International outcry, and no small amount of humor and ridicule,  forced the issue.

“I’ve heard from people in the Middle East say they don’t hear much about Canada very often, but one of the things they routinely hear about is that our capital cities dump 40 billion litres of raw sewage into the ocean,” Barry Penner, the former environment minister who ordered the cleanup, told CBC News.

The issue was initially brought to international attention by the Seattle Post-Intelligencer in 1991.  It was soon above-the-fold front page news in the New York Times.

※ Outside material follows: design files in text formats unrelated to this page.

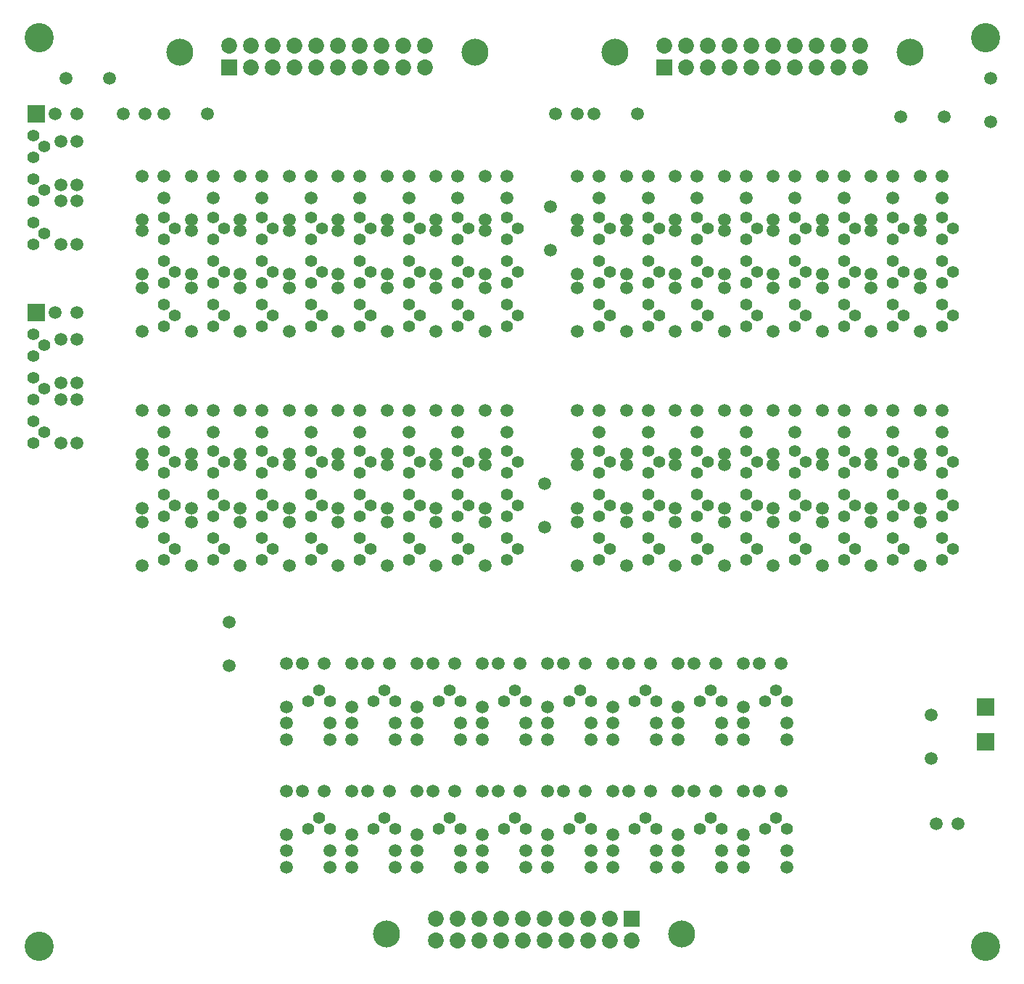
<source format=gbs>
G75*
G70*
%OFA0B0*%
%FSLAX24Y24*%
%IPPOS*%
%LPD*%
%AMOC8*
5,1,8,0,0,1.08239X$1,22.5*
%
%ADD10C,0.0556*%
%ADD11C,0.0595*%
%ADD12R,0.0730X0.0730*%
%ADD13C,0.0730*%
%ADD14C,0.1240*%
%ADD15R,0.0789X0.0789*%
%ADD16C,0.1340*%
D10*
X016285Y009250D03*
X016785Y009750D03*
X017285Y009250D03*
X019285Y009250D03*
X019785Y009750D03*
X020285Y009250D03*
X022285Y009250D03*
X022785Y009750D03*
X023285Y009250D03*
X025285Y009250D03*
X025785Y009750D03*
X026285Y009250D03*
X028285Y009250D03*
X028785Y009750D03*
X029285Y009250D03*
X031285Y009250D03*
X031785Y009750D03*
X032285Y009250D03*
X034285Y009250D03*
X034785Y009750D03*
X035285Y009250D03*
X037285Y009250D03*
X037785Y009750D03*
X038285Y009250D03*
X038285Y015125D03*
X037785Y015625D03*
X037285Y015125D03*
X035285Y015125D03*
X034785Y015625D03*
X034285Y015125D03*
X032285Y015125D03*
X031785Y015625D03*
X031285Y015125D03*
X029285Y015125D03*
X028785Y015625D03*
X028285Y015125D03*
X026285Y015125D03*
X025785Y015625D03*
X025285Y015125D03*
X023285Y015125D03*
X022785Y015625D03*
X022285Y015125D03*
X020285Y015125D03*
X019785Y015625D03*
X019285Y015125D03*
X017285Y015125D03*
X016785Y015625D03*
X016285Y015125D03*
X016410Y021625D03*
X016910Y022125D03*
X016410Y022625D03*
X016410Y023625D03*
X016910Y024125D03*
X016410Y024625D03*
X016410Y025625D03*
X016910Y026125D03*
X016410Y026625D03*
X014660Y026125D03*
X014160Y025625D03*
X014160Y024625D03*
X014660Y024125D03*
X014160Y023625D03*
X014160Y022625D03*
X014660Y022125D03*
X014160Y021625D03*
X012410Y022125D03*
X011910Y021625D03*
X011910Y022625D03*
X011910Y023625D03*
X012410Y024125D03*
X011910Y024625D03*
X011910Y025625D03*
X012410Y026125D03*
X011910Y026625D03*
X010160Y026125D03*
X009660Y025625D03*
X009660Y024625D03*
X010160Y024125D03*
X009660Y023625D03*
X009660Y022625D03*
X010160Y022125D03*
X009660Y021625D03*
X009660Y026625D03*
X014160Y026625D03*
X018660Y026625D03*
X019160Y026125D03*
X018660Y025625D03*
X018660Y024625D03*
X019160Y024125D03*
X018660Y023625D03*
X018660Y022625D03*
X019160Y022125D03*
X018660Y021625D03*
X020910Y021625D03*
X021410Y022125D03*
X020910Y022625D03*
X020910Y023625D03*
X021410Y024125D03*
X020910Y024625D03*
X020910Y025625D03*
X021410Y026125D03*
X020910Y026625D03*
X023160Y026625D03*
X023660Y026125D03*
X023160Y025625D03*
X023160Y024625D03*
X023660Y024125D03*
X023160Y023625D03*
X023160Y022625D03*
X023660Y022125D03*
X023160Y021625D03*
X025410Y021625D03*
X025910Y022125D03*
X025410Y022625D03*
X025410Y023625D03*
X025910Y024125D03*
X025410Y024625D03*
X025410Y025625D03*
X025910Y026125D03*
X025410Y026625D03*
X029660Y026625D03*
X030160Y026125D03*
X029660Y025625D03*
X029660Y024625D03*
X030160Y024125D03*
X029660Y023625D03*
X029660Y022625D03*
X030160Y022125D03*
X029660Y021625D03*
X031910Y021625D03*
X032410Y022125D03*
X031910Y022625D03*
X031910Y023625D03*
X032410Y024125D03*
X031910Y024625D03*
X031910Y025625D03*
X032410Y026125D03*
X031910Y026625D03*
X034160Y026625D03*
X034660Y026125D03*
X034160Y025625D03*
X034160Y024625D03*
X034660Y024125D03*
X034160Y023625D03*
X034160Y022625D03*
X034660Y022125D03*
X034160Y021625D03*
X036410Y021625D03*
X036910Y022125D03*
X036410Y022625D03*
X036410Y023625D03*
X036910Y024125D03*
X036410Y024625D03*
X036410Y025625D03*
X036910Y026125D03*
X036410Y026625D03*
X038660Y026625D03*
X039160Y026125D03*
X038660Y025625D03*
X038660Y024625D03*
X039160Y024125D03*
X038660Y023625D03*
X038660Y022625D03*
X039160Y022125D03*
X038660Y021625D03*
X040910Y021625D03*
X041410Y022125D03*
X040910Y022625D03*
X040910Y023625D03*
X041410Y024125D03*
X040910Y024625D03*
X040910Y025625D03*
X041410Y026125D03*
X040910Y026625D03*
X043160Y026625D03*
X043660Y026125D03*
X043160Y025625D03*
X043160Y024625D03*
X043660Y024125D03*
X043160Y023625D03*
X043160Y022625D03*
X043660Y022125D03*
X043160Y021625D03*
X045410Y021625D03*
X045910Y022125D03*
X045410Y022625D03*
X045410Y023625D03*
X045910Y024125D03*
X045410Y024625D03*
X045410Y025625D03*
X045910Y026125D03*
X045410Y026625D03*
X045410Y032375D03*
X045910Y032875D03*
X045410Y033375D03*
X045410Y034375D03*
X045910Y034875D03*
X045410Y035375D03*
X045410Y036375D03*
X045910Y036875D03*
X045410Y037375D03*
X043660Y036875D03*
X043160Y036375D03*
X043160Y035375D03*
X043660Y034875D03*
X043160Y034375D03*
X043160Y033375D03*
X043660Y032875D03*
X043160Y032375D03*
X041410Y032875D03*
X040910Y032375D03*
X040910Y033375D03*
X040910Y034375D03*
X041410Y034875D03*
X040910Y035375D03*
X040910Y036375D03*
X041410Y036875D03*
X040910Y037375D03*
X039160Y036875D03*
X038660Y036375D03*
X038660Y035375D03*
X039160Y034875D03*
X038660Y034375D03*
X038660Y033375D03*
X039160Y032875D03*
X038660Y032375D03*
X036910Y032875D03*
X036410Y032375D03*
X036410Y033375D03*
X036410Y034375D03*
X036910Y034875D03*
X036410Y035375D03*
X036410Y036375D03*
X036910Y036875D03*
X036410Y037375D03*
X034660Y036875D03*
X034160Y036375D03*
X034160Y035375D03*
X034660Y034875D03*
X034160Y034375D03*
X034160Y033375D03*
X034660Y032875D03*
X034160Y032375D03*
X032410Y032875D03*
X031910Y032375D03*
X031910Y033375D03*
X031910Y034375D03*
X032410Y034875D03*
X031910Y035375D03*
X031910Y036375D03*
X032410Y036875D03*
X031910Y037375D03*
X030160Y036875D03*
X029660Y036375D03*
X029660Y035375D03*
X030160Y034875D03*
X029660Y034375D03*
X029660Y033375D03*
X030160Y032875D03*
X029660Y032375D03*
X025910Y032875D03*
X025410Y032375D03*
X025410Y033375D03*
X025410Y034375D03*
X025910Y034875D03*
X025410Y035375D03*
X025410Y036375D03*
X025910Y036875D03*
X025410Y037375D03*
X023660Y036875D03*
X023160Y036375D03*
X023160Y035375D03*
X023660Y034875D03*
X023160Y034375D03*
X023160Y033375D03*
X023660Y032875D03*
X023160Y032375D03*
X021410Y032875D03*
X020910Y032375D03*
X020910Y033375D03*
X020910Y034375D03*
X021410Y034875D03*
X020910Y035375D03*
X020910Y036375D03*
X021410Y036875D03*
X020910Y037375D03*
X019160Y036875D03*
X018660Y036375D03*
X018660Y035375D03*
X019160Y034875D03*
X018660Y034375D03*
X018660Y033375D03*
X019160Y032875D03*
X018660Y032375D03*
X016910Y032875D03*
X016410Y032375D03*
X016410Y033375D03*
X016410Y034375D03*
X016910Y034875D03*
X016410Y035375D03*
X016410Y036375D03*
X016910Y036875D03*
X016410Y037375D03*
X014660Y036875D03*
X014160Y036375D03*
X014160Y035375D03*
X014660Y034875D03*
X014160Y034375D03*
X014160Y033375D03*
X014660Y032875D03*
X014160Y032375D03*
X012410Y032875D03*
X011910Y032375D03*
X011910Y033375D03*
X011910Y034375D03*
X012410Y034875D03*
X011910Y035375D03*
X011910Y036375D03*
X012410Y036875D03*
X011910Y037375D03*
X010160Y036875D03*
X009660Y036375D03*
X009660Y035375D03*
X010160Y034875D03*
X009660Y034375D03*
X009660Y033375D03*
X010160Y032875D03*
X009660Y032375D03*
X009660Y037375D03*
X014160Y037375D03*
X018660Y037375D03*
X023160Y037375D03*
X029660Y037375D03*
X034160Y037375D03*
X038660Y037375D03*
X043160Y037375D03*
X004160Y036625D03*
X003660Y036125D03*
X003660Y037125D03*
X003660Y038125D03*
X004160Y038625D03*
X003660Y039125D03*
X003660Y040125D03*
X004160Y040625D03*
X003660Y041125D03*
X003660Y032000D03*
X004160Y031500D03*
X003660Y031000D03*
X003660Y030000D03*
X004160Y029500D03*
X003660Y029000D03*
X003660Y028000D03*
X004160Y027500D03*
X003660Y027000D03*
D11*
X004910Y027000D03*
X005660Y027000D03*
X005660Y029000D03*
X004910Y029000D03*
X004910Y029750D03*
X005660Y029750D03*
X005660Y031750D03*
X004910Y031750D03*
X004660Y033000D03*
X005660Y033000D03*
X008660Y032125D03*
X008660Y034125D03*
X008660Y034750D03*
X008660Y036750D03*
X008660Y037250D03*
X009660Y038250D03*
X009660Y039250D03*
X008660Y039250D03*
X010910Y039250D03*
X011910Y039250D03*
X011910Y038250D03*
X010910Y037250D03*
X010910Y036750D03*
X010910Y034750D03*
X010910Y034125D03*
X010910Y032125D03*
X013160Y032125D03*
X013160Y034125D03*
X013160Y034750D03*
X013160Y036750D03*
X013160Y037250D03*
X014160Y038250D03*
X014160Y039250D03*
X013160Y039250D03*
X015410Y039250D03*
X016410Y039250D03*
X016410Y038250D03*
X015410Y037250D03*
X015410Y036750D03*
X015410Y034750D03*
X015410Y034125D03*
X015410Y032125D03*
X017660Y032125D03*
X017660Y034125D03*
X017660Y034750D03*
X017660Y036750D03*
X017660Y037250D03*
X018660Y038250D03*
X018660Y039250D03*
X017660Y039250D03*
X019910Y039250D03*
X020910Y039250D03*
X020910Y038250D03*
X019910Y037250D03*
X019910Y036750D03*
X019910Y034750D03*
X019910Y034125D03*
X019910Y032125D03*
X022160Y032125D03*
X022160Y034125D03*
X022160Y034750D03*
X022160Y036750D03*
X022160Y037250D03*
X023160Y038250D03*
X023160Y039250D03*
X022160Y039250D03*
X024410Y039250D03*
X025410Y039250D03*
X025410Y038250D03*
X024410Y037250D03*
X024410Y036750D03*
X024410Y034750D03*
X024410Y034125D03*
X024410Y032125D03*
X027410Y035875D03*
X028660Y036750D03*
X028660Y037250D03*
X029660Y038250D03*
X029660Y039250D03*
X028660Y039250D03*
X027410Y037875D03*
X028660Y034750D03*
X028660Y034125D03*
X028660Y032125D03*
X030910Y032125D03*
X030910Y034125D03*
X030910Y034750D03*
X030910Y036750D03*
X030910Y037250D03*
X031910Y038250D03*
X031910Y039250D03*
X030910Y039250D03*
X033160Y039250D03*
X034160Y039250D03*
X034160Y038250D03*
X033160Y037250D03*
X033160Y036750D03*
X033160Y034750D03*
X033160Y034125D03*
X033160Y032125D03*
X035410Y032125D03*
X035410Y034125D03*
X035410Y034750D03*
X035410Y036750D03*
X035410Y037250D03*
X036410Y038250D03*
X036410Y039250D03*
X035410Y039250D03*
X037660Y039250D03*
X038660Y039250D03*
X038660Y038250D03*
X037660Y037250D03*
X037660Y036750D03*
X037660Y034750D03*
X037660Y034125D03*
X037660Y032125D03*
X039910Y032125D03*
X039910Y034125D03*
X039910Y034750D03*
X039910Y036750D03*
X039910Y037250D03*
X040910Y038250D03*
X040910Y039250D03*
X042160Y039250D03*
X043160Y039250D03*
X043160Y038250D03*
X042160Y037250D03*
X042160Y036750D03*
X042160Y034750D03*
X042160Y034125D03*
X042160Y032125D03*
X044410Y032125D03*
X044410Y034125D03*
X044410Y034750D03*
X044410Y036750D03*
X044410Y037250D03*
X045410Y038250D03*
X045410Y039250D03*
X044410Y039250D03*
X043535Y042000D03*
X045535Y042000D03*
X047660Y041750D03*
X047660Y043750D03*
X039910Y039250D03*
X031410Y042125D03*
X029410Y042125D03*
X028660Y042125D03*
X027660Y042125D03*
X028660Y028500D03*
X029660Y028500D03*
X029660Y027500D03*
X028660Y026500D03*
X028660Y026000D03*
X027160Y025125D03*
X028660Y024000D03*
X028660Y023375D03*
X027160Y023125D03*
X028660Y021375D03*
X030910Y021375D03*
X030910Y023375D03*
X030910Y024000D03*
X030910Y026000D03*
X030910Y026500D03*
X031910Y027500D03*
X031910Y028500D03*
X030910Y028500D03*
X033160Y028500D03*
X034160Y028500D03*
X034160Y027500D03*
X033160Y026500D03*
X033160Y026000D03*
X033160Y024000D03*
X033160Y023375D03*
X033160Y021375D03*
X035410Y021375D03*
X035410Y023375D03*
X035410Y024000D03*
X035410Y026000D03*
X035410Y026500D03*
X036410Y027500D03*
X036410Y028500D03*
X035410Y028500D03*
X037660Y028500D03*
X038660Y028500D03*
X038660Y027500D03*
X037660Y026500D03*
X037660Y026000D03*
X037660Y024000D03*
X037660Y023375D03*
X037660Y021375D03*
X039910Y021375D03*
X039910Y023375D03*
X039910Y024000D03*
X039910Y026000D03*
X039910Y026500D03*
X040910Y027500D03*
X040910Y028500D03*
X042160Y028500D03*
X043160Y028500D03*
X043160Y027500D03*
X042160Y026500D03*
X042160Y026000D03*
X042160Y024000D03*
X042160Y023375D03*
X042160Y021375D03*
X044410Y021375D03*
X044410Y023375D03*
X044410Y024000D03*
X044410Y026000D03*
X044410Y026500D03*
X045410Y027500D03*
X045410Y028500D03*
X044410Y028500D03*
X039910Y028500D03*
X038035Y016875D03*
X037035Y016875D03*
X036285Y016875D03*
X035035Y016875D03*
X034035Y016875D03*
X033285Y016875D03*
X032035Y016875D03*
X031035Y016875D03*
X030285Y016875D03*
X029035Y016875D03*
X028035Y016875D03*
X027285Y016875D03*
X026035Y016875D03*
X025035Y016875D03*
X024285Y016875D03*
X023035Y016875D03*
X022035Y016875D03*
X021285Y016875D03*
X020035Y016875D03*
X019035Y016875D03*
X018285Y016875D03*
X017035Y016875D03*
X016035Y016875D03*
X015285Y016875D03*
X015285Y014875D03*
X015285Y014125D03*
X015285Y013375D03*
X017285Y013375D03*
X017285Y014125D03*
X018285Y014125D03*
X018285Y013375D03*
X018285Y014875D03*
X020285Y014125D03*
X020285Y013375D03*
X021285Y013375D03*
X021285Y014125D03*
X021285Y014875D03*
X023285Y014125D03*
X023285Y013375D03*
X024285Y013375D03*
X024285Y014125D03*
X024285Y014875D03*
X026285Y014125D03*
X026285Y013375D03*
X027285Y013375D03*
X027285Y014125D03*
X027285Y014875D03*
X029285Y014125D03*
X029285Y013375D03*
X030285Y013375D03*
X030285Y014125D03*
X030285Y014875D03*
X032285Y014125D03*
X032285Y013375D03*
X033285Y013375D03*
X033285Y014125D03*
X033285Y014875D03*
X035285Y014125D03*
X035285Y013375D03*
X036285Y013375D03*
X036285Y014125D03*
X036285Y014875D03*
X038285Y014125D03*
X038285Y013375D03*
X038035Y011000D03*
X037035Y011000D03*
X036285Y011000D03*
X035035Y011000D03*
X034035Y011000D03*
X033285Y011000D03*
X032035Y011000D03*
X031035Y011000D03*
X030285Y011000D03*
X029035Y011000D03*
X028035Y011000D03*
X027285Y011000D03*
X026035Y011000D03*
X025035Y011000D03*
X024285Y011000D03*
X023035Y011000D03*
X022035Y011000D03*
X021285Y011000D03*
X020035Y011000D03*
X019035Y011000D03*
X018285Y011000D03*
X017035Y011000D03*
X016035Y011000D03*
X015285Y011000D03*
X015285Y009000D03*
X015285Y008250D03*
X015285Y007500D03*
X017285Y007500D03*
X017285Y008250D03*
X018285Y008250D03*
X018285Y007500D03*
X018285Y009000D03*
X020285Y008250D03*
X020285Y007500D03*
X021285Y007500D03*
X021285Y008250D03*
X021285Y009000D03*
X023285Y008250D03*
X023285Y007500D03*
X024285Y007500D03*
X024285Y008250D03*
X024285Y009000D03*
X026285Y008250D03*
X026285Y007500D03*
X027285Y007500D03*
X027285Y008250D03*
X027285Y009000D03*
X029285Y008250D03*
X029285Y007500D03*
X030285Y007500D03*
X030285Y008250D03*
X030285Y009000D03*
X032285Y008250D03*
X032285Y007500D03*
X033285Y007500D03*
X033285Y008250D03*
X033285Y009000D03*
X035285Y008250D03*
X035285Y007500D03*
X036285Y007500D03*
X036285Y008250D03*
X036285Y009000D03*
X038285Y008250D03*
X038285Y007500D03*
X045160Y009500D03*
X046160Y009500D03*
X044910Y012500D03*
X044910Y014500D03*
X025410Y027500D03*
X025410Y028500D03*
X024410Y028500D03*
X023160Y028500D03*
X022160Y028500D03*
X020910Y028500D03*
X019910Y028500D03*
X020910Y027500D03*
X019910Y026500D03*
X019910Y026000D03*
X018660Y027500D03*
X018660Y028500D03*
X017660Y028500D03*
X016410Y028500D03*
X015410Y028500D03*
X016410Y027500D03*
X015410Y026500D03*
X015410Y026000D03*
X014160Y027500D03*
X014160Y028500D03*
X013160Y028500D03*
X011910Y028500D03*
X010910Y028500D03*
X011910Y027500D03*
X010910Y026500D03*
X010910Y026000D03*
X009660Y027500D03*
X009660Y028500D03*
X008660Y028500D03*
X008660Y026500D03*
X008660Y026000D03*
X008660Y024000D03*
X008660Y023375D03*
X008660Y021375D03*
X010910Y021375D03*
X010910Y023375D03*
X010910Y024000D03*
X013160Y024000D03*
X013160Y023375D03*
X013160Y021375D03*
X015410Y021375D03*
X015410Y023375D03*
X015410Y024000D03*
X017660Y024000D03*
X017660Y023375D03*
X017660Y021375D03*
X019910Y021375D03*
X019910Y023375D03*
X019910Y024000D03*
X022160Y024000D03*
X022160Y023375D03*
X022160Y021375D03*
X024410Y021375D03*
X024410Y023375D03*
X024410Y024000D03*
X024410Y026000D03*
X024410Y026500D03*
X023160Y027500D03*
X022160Y026500D03*
X022160Y026000D03*
X017660Y026000D03*
X017660Y026500D03*
X013160Y026500D03*
X013160Y026000D03*
X012660Y018750D03*
X012660Y016750D03*
X005660Y036125D03*
X004910Y036125D03*
X004910Y038125D03*
X004910Y038875D03*
X005660Y038875D03*
X005660Y038125D03*
X005660Y040875D03*
X004910Y040875D03*
X004660Y042125D03*
X005660Y042125D03*
X005160Y043750D03*
X007160Y043750D03*
X007785Y042125D03*
X008785Y042125D03*
X009660Y042125D03*
X011660Y042125D03*
D12*
X012660Y044250D03*
X032660Y044250D03*
X031160Y005125D03*
D13*
X030160Y005125D03*
X029160Y005125D03*
X028160Y005125D03*
X027160Y005125D03*
X026160Y005125D03*
X025160Y005125D03*
X024160Y005125D03*
X024160Y004125D03*
X025160Y004125D03*
X026160Y004125D03*
X027160Y004125D03*
X028160Y004125D03*
X029160Y004125D03*
X030160Y004125D03*
X031160Y004125D03*
X023160Y004125D03*
X022160Y004125D03*
X022160Y005125D03*
X023160Y005125D03*
X021660Y044250D03*
X020660Y044250D03*
X019660Y044250D03*
X018660Y044250D03*
X017660Y044250D03*
X016660Y044250D03*
X015660Y044250D03*
X014660Y044250D03*
X013660Y044250D03*
X013660Y045250D03*
X012660Y045250D03*
X014660Y045250D03*
X015660Y045250D03*
X016660Y045250D03*
X017660Y045250D03*
X018660Y045250D03*
X019660Y045250D03*
X020660Y045250D03*
X021660Y045250D03*
X032660Y045250D03*
X033660Y045250D03*
X033660Y044250D03*
X034660Y044250D03*
X034660Y045250D03*
X035660Y045250D03*
X035660Y044250D03*
X036660Y044250D03*
X036660Y045250D03*
X037660Y045250D03*
X037660Y044250D03*
X038660Y044250D03*
X038660Y045250D03*
X039660Y045250D03*
X039660Y044250D03*
X040660Y044250D03*
X040660Y045250D03*
X041660Y045250D03*
X041660Y044250D03*
D14*
X043950Y044960D03*
X030370Y044960D03*
X023950Y044960D03*
X010370Y044960D03*
X019870Y004415D03*
X033450Y004415D03*
D15*
X047410Y013250D03*
X047410Y014875D03*
X003785Y033000D03*
X003785Y042125D03*
D16*
X003910Y003875D03*
X003910Y045625D03*
X047410Y045625D03*
X047410Y003875D03*
M02*

</source>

American yachting enthusiasts infuriated stuffy nabobs at the Royal Victoria Yacht Club by organizing an alternative to the annual Swiftshure Yacht Race in the Strait of Juan de Fuca.

A Victoria graduate student dressed up as a falsetto-voiced, six-foot-tall turd — “Mr. Floatie” — and tried to enter the Victoria-Hillsdale riding (district) candidates’ night during British Columbia’s 2005 election.  Mr. Floatie later sought to run for mayor of Victoria.

Canada’s then-federal environment minister, David Anderson, tried to stem the flow of controversy.  But he inadvertently added to it by depicting the Strait of Juan de Fuca as a giant toilet whose currents flushed away the sewage.

Anderson was irritated when, on the KCTS-TV’s “Seattle Week in Review,” journalists joked about how the cabinet’s Privy Council should take up sewage dumping, and that treatment should be announced in the government’s next Speech from the Throne.

Cities on the U.S. side of the Strait, which is an international waterway, were ordered by the Environmental Protection Agency to install secondary sewage treatment back in the 1970′s.

Naturally, years of delay and denial were forgotten on Monday.

“This is a quarter of a billion dollars to end dumping of sewage into waters around Victoria,” said James Moore, a member of Canada’s House of Commons from the governing Conservative Party.

Ida Chong, a provincial legislator, was quoted in the Victoria Times-Colonist as saying:    “I look forward to seeing shovels in the ground . . . This project is intended to bring the region’s infrastructure in line with environmental standards, help preserve our precious waterways and create vital jobs for B.C. families.”